Conventional wisdom over the last few years has said that it needs to be a password that is complex to you.

When you’re logging into your bank, for example, they probably have something similar to this: It has to be 8 characters, have an uppercase letter, a lowercase letter, a number, and a special character. And, hey, their heart’s in the right place.

They know that some people (probably not you, right?) would just use something like “password” if given the choice. What’s to stop you from using “Password!1” though?

This is the problem.
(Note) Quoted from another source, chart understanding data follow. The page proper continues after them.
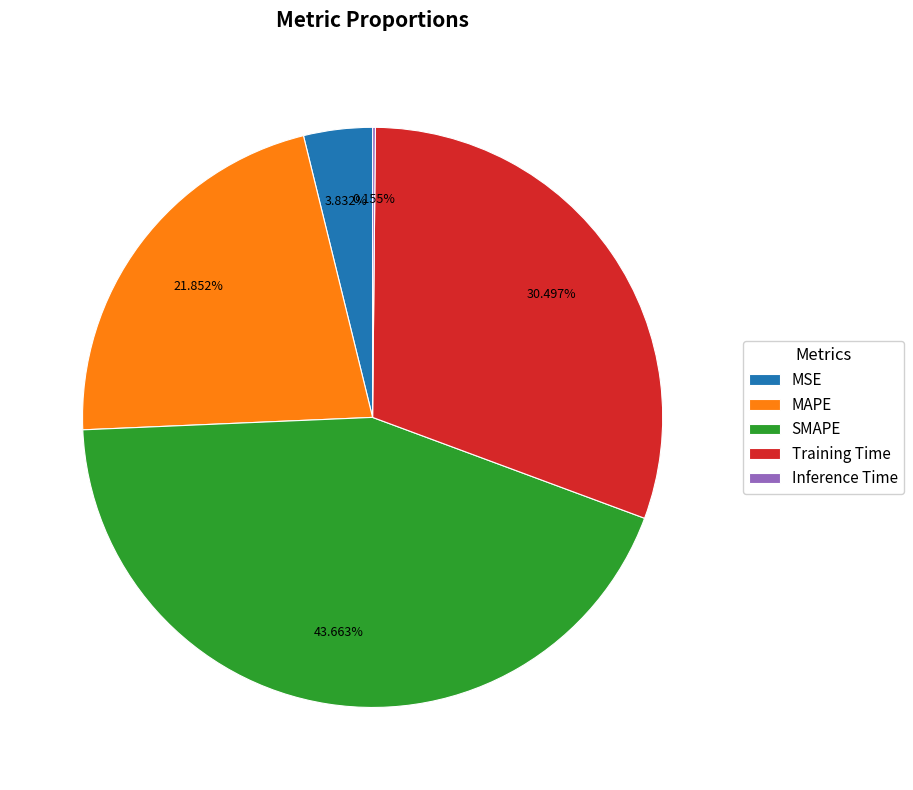

To the nearest percent, what is the combined percentage of SMAPE and MAPE?

66%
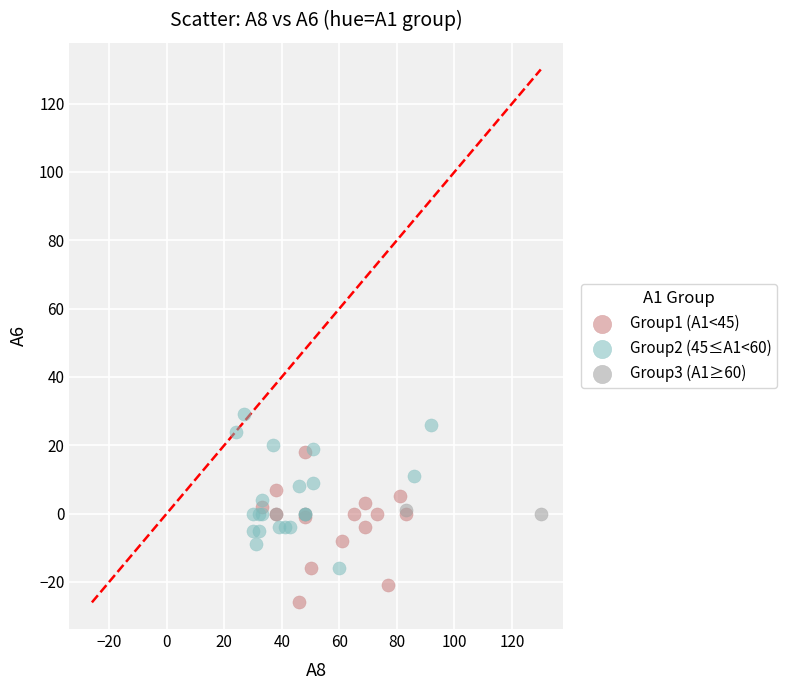

Which series contains the highest Y value?

Group2 (45≤A1<60)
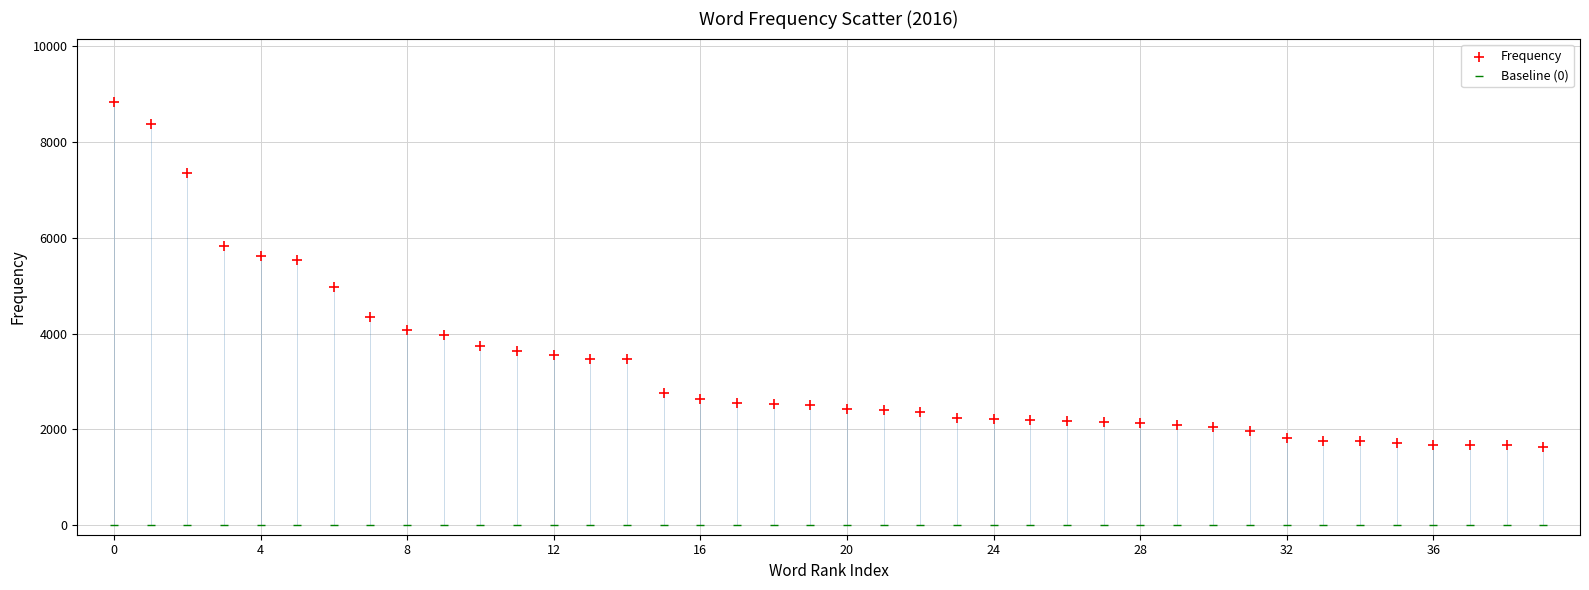

Which series reaches the maximum Y coordinate?

Frequency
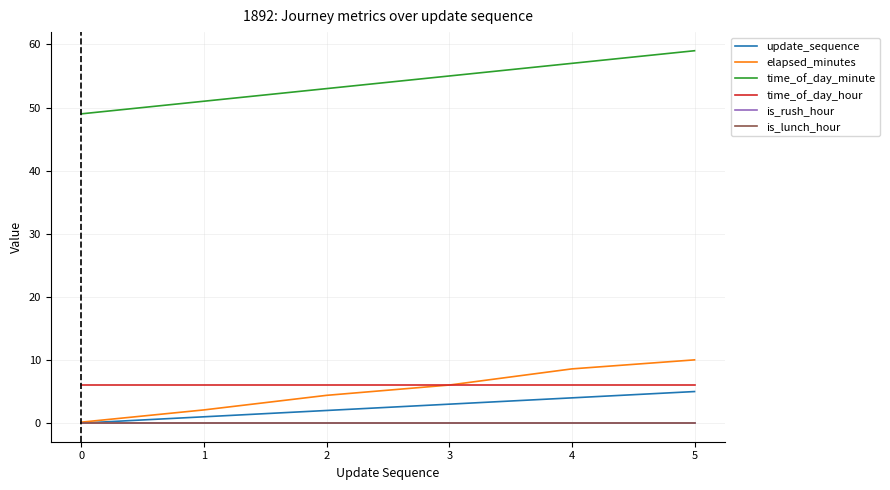

Does the chart have visible grid lines?

Yes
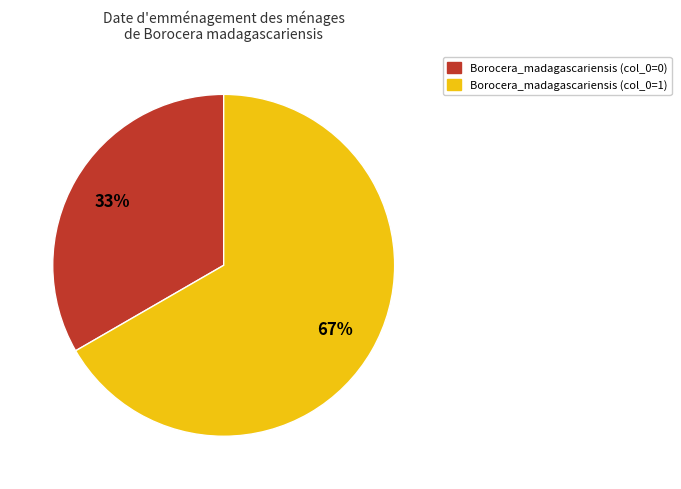

Does any single category account for the majority?

Yes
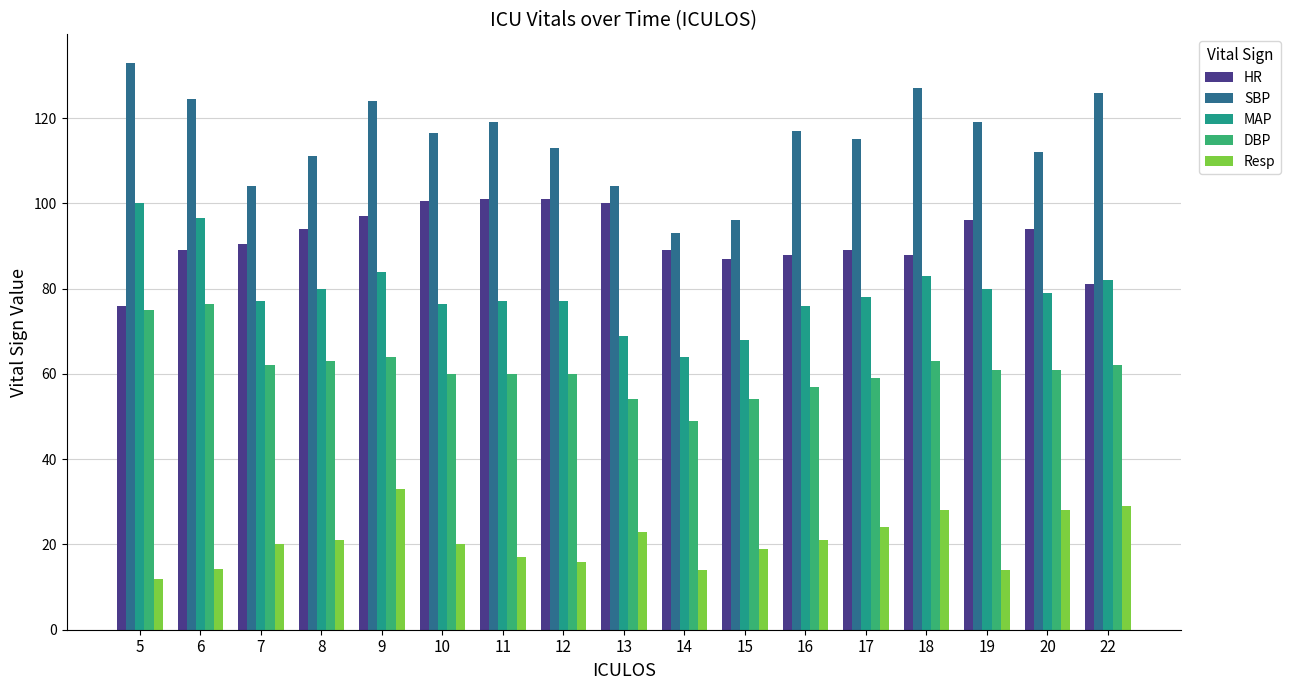

What is the maximum value for HR?

101.0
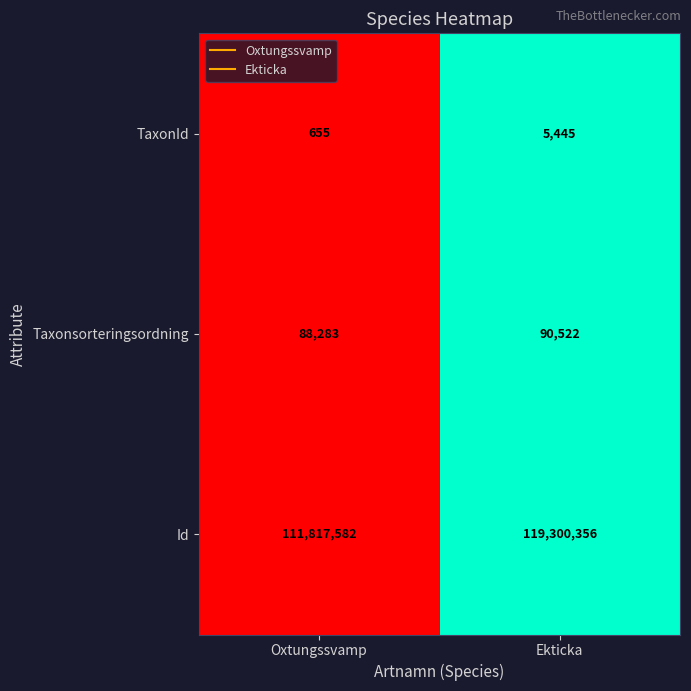

Which label corresponds to the smallest value in the chart?

Oxtungssvamp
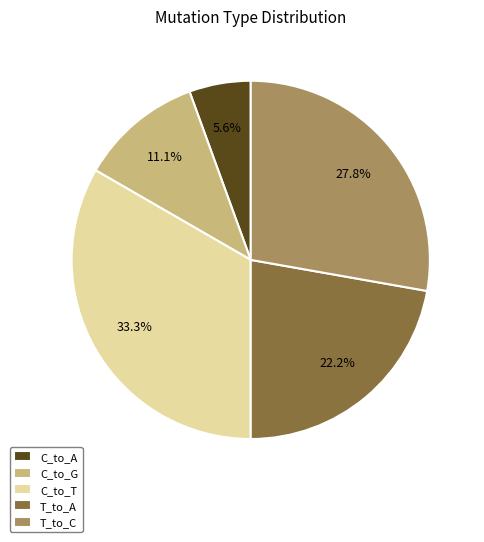

To the nearest percent, what is the difference between the C_to_G and T_to_C slice percentages?

17%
Those password rules were made to push people into having the bare minimum password complexity.

The problem is that it pushes us into doing something unnatural for our brains. We are really good at remembering patterns.  A phone number, for example, is 10 characters, and we can hold onto it without much trouble (maybe less than we used to, but you get the idea). But a weird format that we’re not accustomed to using?

Yeah, we can only hold onto a handful of these in our heads. So what do you do? Maybe use the same password (or with minor changes) across all the things that need passwords?

You know you’re not supposed to, but there’s just so many you have to remember. Well, hackers know that too, and if they have one of your passwords, it’s the first thing they’re going to try on your other accounts. But let’s circle back to complexity and pattern recognition. Look at the above image (sorry folks, these aren’t my real passwords).

Which one of these are easier for you to remember? The sentence, and it’s not even close. See, for a person, that’s only 6 things to remember, and we use pattern recognition to remember that it’s only words we have to remember.

That orange password is 8 things we have to remember, and there’s no pattern to latch onto. But to a computer, the green password is 35 characters to the orange’s 8.

If you’re curious, a billion is 1 with 9 zeros behind it. A quattuordecillion is 1 with 45 zeros (unimaginably longer than the age of the universe).

What can you do?

Here is a simple 3-step formula to follow:

STEP 1: Evaluate password hygiene within your business—see how your team uses passwords. Evaluate their complexity and use. See if any of their passwords are at risk of being exploited. One easy way to do this is to see what passwords are at risk is by performing a cyber hygiene assessment.

STEP 2: Remind your team that passwords are still important—get your team to experience what they put at risk with reused or flimsy passwords.

STEP 3: Rinse and repeat—unless you keep inspecting and getting your team to reevaluate their password hygiene, you will repeat this history of bad passwords. It is human nature to underestimate risk and unless you remind your team about password risks and get them to see why good passwords are important, they will go back to bad habits.